BACKGROUND OF THE INVENTION

[0002] In order to achieve void free filling of cavities such as vias, it is desirable to eliminate entrapped air prior to, and during the filling process steps. Material properties related to efficacy of cavity filling include the viscosity of the fill material and the surface tension thereof. Within limits, structure design of the cavity (e.g., open through-hole) and cavity filling process parameters can be adjusted to accommodate material property characteristics. For example, it is common for via structures to be configured as open through-holes so that entrapped air can be displaced through the open bottom via surface as the material is introduced and fills the via. When via fill materials have high process viscosity and/or surface tension, through-hole via fill can be assisted by applying vacuum to the via bottom surface. In this way, via fill material can be directed into via openings in a step-wise manner, whereby material is first printed and then subjected to vacuum (oriented from the via bottom surface), then followed by additional printing/vacuum steps, as needed, until the vias are filled.
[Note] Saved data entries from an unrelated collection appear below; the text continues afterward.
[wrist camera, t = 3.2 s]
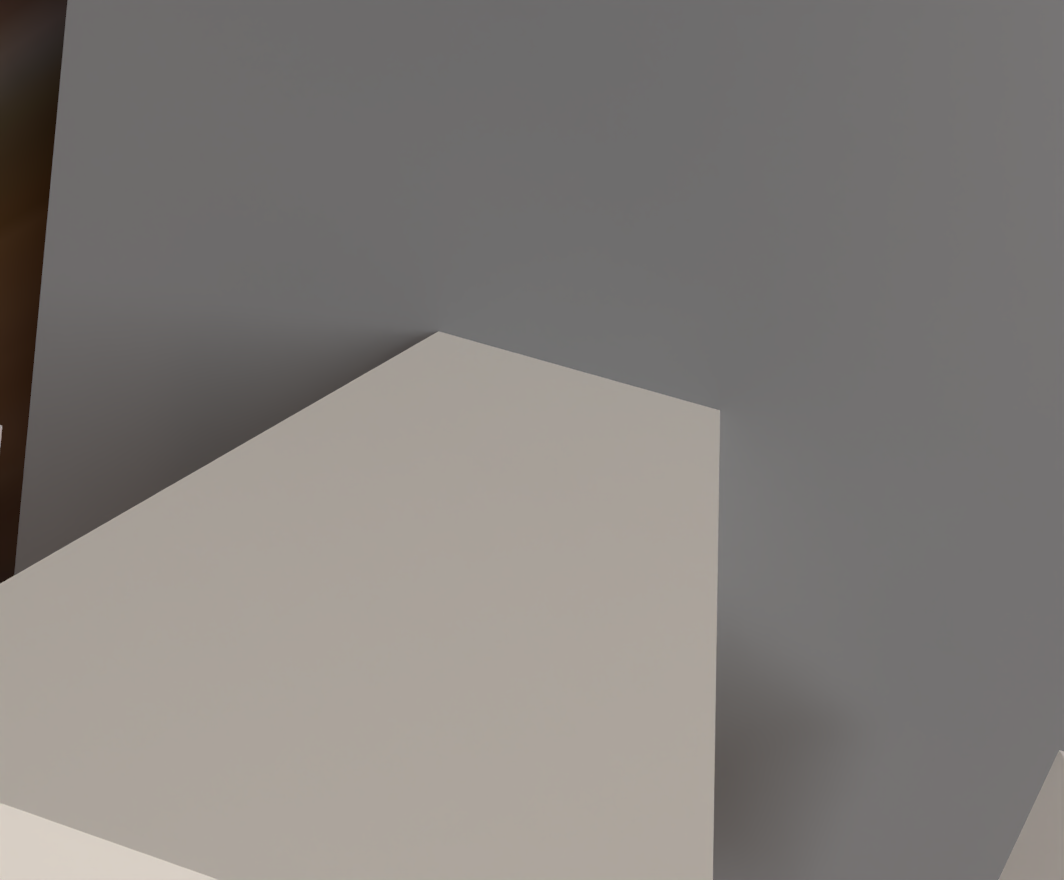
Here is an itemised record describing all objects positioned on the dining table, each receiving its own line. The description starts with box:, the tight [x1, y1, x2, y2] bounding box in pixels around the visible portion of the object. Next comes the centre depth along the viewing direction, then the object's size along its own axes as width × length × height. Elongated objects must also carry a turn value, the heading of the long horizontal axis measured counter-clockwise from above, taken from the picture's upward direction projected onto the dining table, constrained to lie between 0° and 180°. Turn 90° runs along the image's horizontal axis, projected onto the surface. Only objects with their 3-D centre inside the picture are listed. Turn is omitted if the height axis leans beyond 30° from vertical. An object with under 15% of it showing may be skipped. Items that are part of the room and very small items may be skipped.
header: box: [14, 0, 1064, 880], centre depth 15 cm, size 20×14×4 cm
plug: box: [0, 331, 720, 880], centre depth 10 cm, size 6×4×13 cm, turn 166°
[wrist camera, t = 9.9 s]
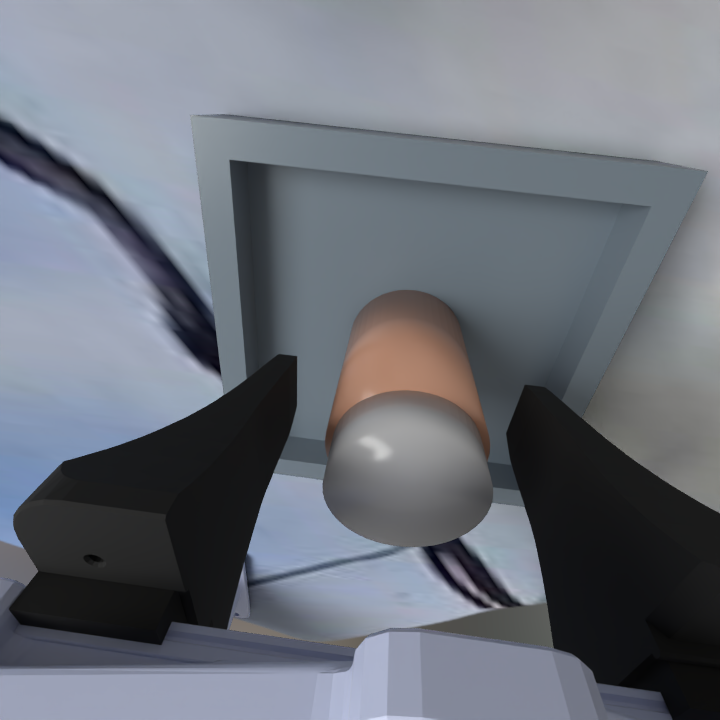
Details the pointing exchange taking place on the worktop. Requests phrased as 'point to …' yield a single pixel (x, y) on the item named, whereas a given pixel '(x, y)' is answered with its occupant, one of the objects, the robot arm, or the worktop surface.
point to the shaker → (407, 427)
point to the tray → (426, 258)
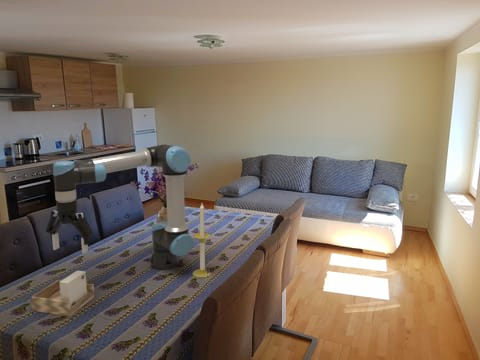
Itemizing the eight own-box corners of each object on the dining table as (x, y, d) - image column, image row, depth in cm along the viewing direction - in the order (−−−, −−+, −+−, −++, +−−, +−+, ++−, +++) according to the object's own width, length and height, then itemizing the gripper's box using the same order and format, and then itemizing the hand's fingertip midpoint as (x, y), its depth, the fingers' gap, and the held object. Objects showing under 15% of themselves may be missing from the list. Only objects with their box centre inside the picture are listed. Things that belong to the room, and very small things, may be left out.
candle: (189, 276, 183) (187, 203, 175) (198, 268, 192) (197, 198, 185) (207, 279, 179) (206, 205, 172) (215, 271, 189) (215, 200, 181)
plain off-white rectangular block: (87, 297, 159) (86, 271, 157) (71, 310, 149) (68, 283, 146) (79, 295, 160) (77, 270, 158) (61, 309, 150) (59, 282, 147)
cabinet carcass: (94, 296, 162) (93, 284, 160) (70, 316, 146) (68, 302, 145) (59, 291, 166) (58, 279, 164) (32, 310, 150) (30, 297, 149)
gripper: (99, 200, 147) (103, 249, 151) (46, 196, 152) (51, 244, 156) (88, 204, 139) (91, 257, 144) (32, 200, 145) (37, 250, 149)
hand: (70, 250), depth 150 cm, fingers open, 13 cm apart
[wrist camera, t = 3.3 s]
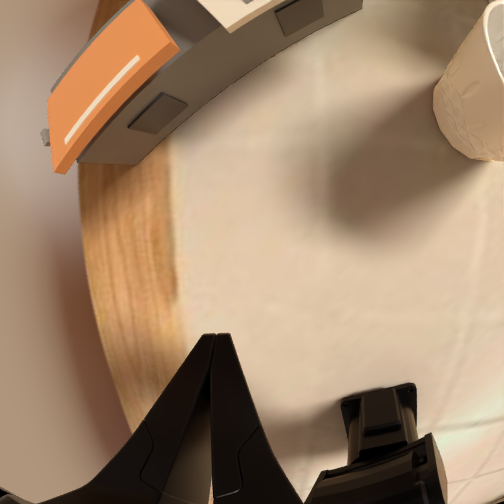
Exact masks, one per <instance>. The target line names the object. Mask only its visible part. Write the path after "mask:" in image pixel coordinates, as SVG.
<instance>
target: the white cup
mask: <svg viewBox="0 0 504 504" xmlns="http://www.w3.org/2000/svg"><path fill="white" fill-rule="evenodd" d="M433 111H434V114H435V117H436V120H437V123H438V126H439V129H440V130H441V132H442V133H443V134H444V136H445V137H446V138H447V140H448V141H449V143H450V144H451V145H452V147H453V148H455V149H456V150H458V151H459V152H461V153H462V154H464V155H465V156H467V157H468V158H470V159H477V160H484V161H491V160H494V161H504V0H496V1H493V2H491V3H490V4H489V5H488V6H487V7H486V8H485V10H484V12H483V13H482V15H481V16H480V18H479V19H478V21H477V22H476V24H475V25H474V27H473V28H472V30H471V31H470V33H469V34H468V36H467V37H466V38H465V40H464V41H463V42H462V44H461V45H460V47H459V48H458V50H457V52H456V53H455V55H454V56H453V58H452V59H451V61H450V63H449V64H448V65H447V67H446V71H445V73H444V74H443V76H442V77H441V79H440V80H439V82H438V83H437V85H436V86H435V88H434V91H433Z"/></svg>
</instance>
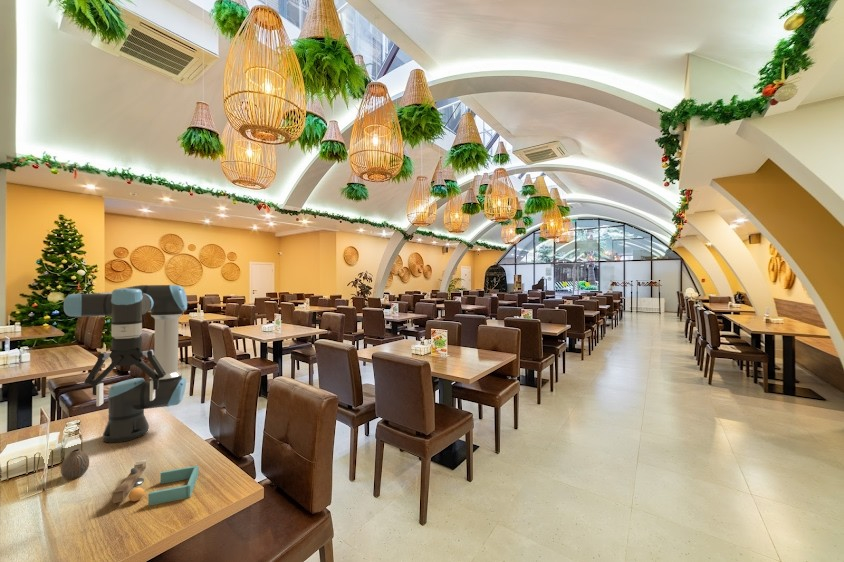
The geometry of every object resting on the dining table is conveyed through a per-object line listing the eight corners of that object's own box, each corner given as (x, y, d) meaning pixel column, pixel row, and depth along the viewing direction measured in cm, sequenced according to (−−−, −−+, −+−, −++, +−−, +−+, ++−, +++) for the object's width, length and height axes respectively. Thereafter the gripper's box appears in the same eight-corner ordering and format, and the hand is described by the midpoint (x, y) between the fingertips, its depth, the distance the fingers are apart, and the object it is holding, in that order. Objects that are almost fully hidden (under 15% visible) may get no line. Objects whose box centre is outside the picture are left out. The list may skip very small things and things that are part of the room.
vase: (71, 483, 114) (71, 456, 114) (54, 480, 116) (55, 454, 116) (94, 471, 121) (94, 446, 121) (79, 469, 122) (79, 444, 122)
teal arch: (161, 482, 115) (161, 471, 115) (198, 475, 119) (198, 465, 119) (148, 505, 103) (148, 494, 103) (190, 497, 107) (190, 486, 107)
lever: (137, 471, 120) (137, 459, 120) (145, 469, 121) (145, 458, 121) (112, 505, 102) (112, 492, 102) (123, 503, 103) (123, 490, 103)
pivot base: (127, 481, 115) (127, 479, 115) (146, 477, 117) (146, 476, 117) (121, 489, 111) (121, 488, 111) (140, 485, 113) (140, 484, 113)
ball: (131, 498, 107) (131, 486, 106) (145, 495, 108) (145, 484, 108) (126, 505, 103) (126, 493, 103) (141, 502, 105) (141, 490, 105)
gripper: (69, 340, 103) (69, 411, 104) (170, 336, 113) (169, 401, 113) (82, 336, 110) (82, 402, 111) (176, 332, 120) (176, 393, 120)
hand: (126, 402), depth 112 cm, fingers open, 13 cm apart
[0003] While prior art methods generally provide acceptable means of filling open through-hole vias, they are of limited utility with respect to filling other cavities such as blind via structures because such structures do not have a ready means of evacuating entrapped air during the via filling process. For such structures, filling processes are limited to those employing fill materials having sufficiently low viscosity so as to displace entrapped air as the material fills the cavity structures. This methodology is commonly employed by the printed circuit board industry where molten solder is used to fill blind vias. Beyond this process, there are currently no other readily accessible methodologies for filling cavities such as blind vias in a cost effective way. SUMMARY OF THE INVENTION

[0004] In accordance with the present invention, there are provided highly effective methods for filling cavities in a variety of substrates employing a wide range of filler materials.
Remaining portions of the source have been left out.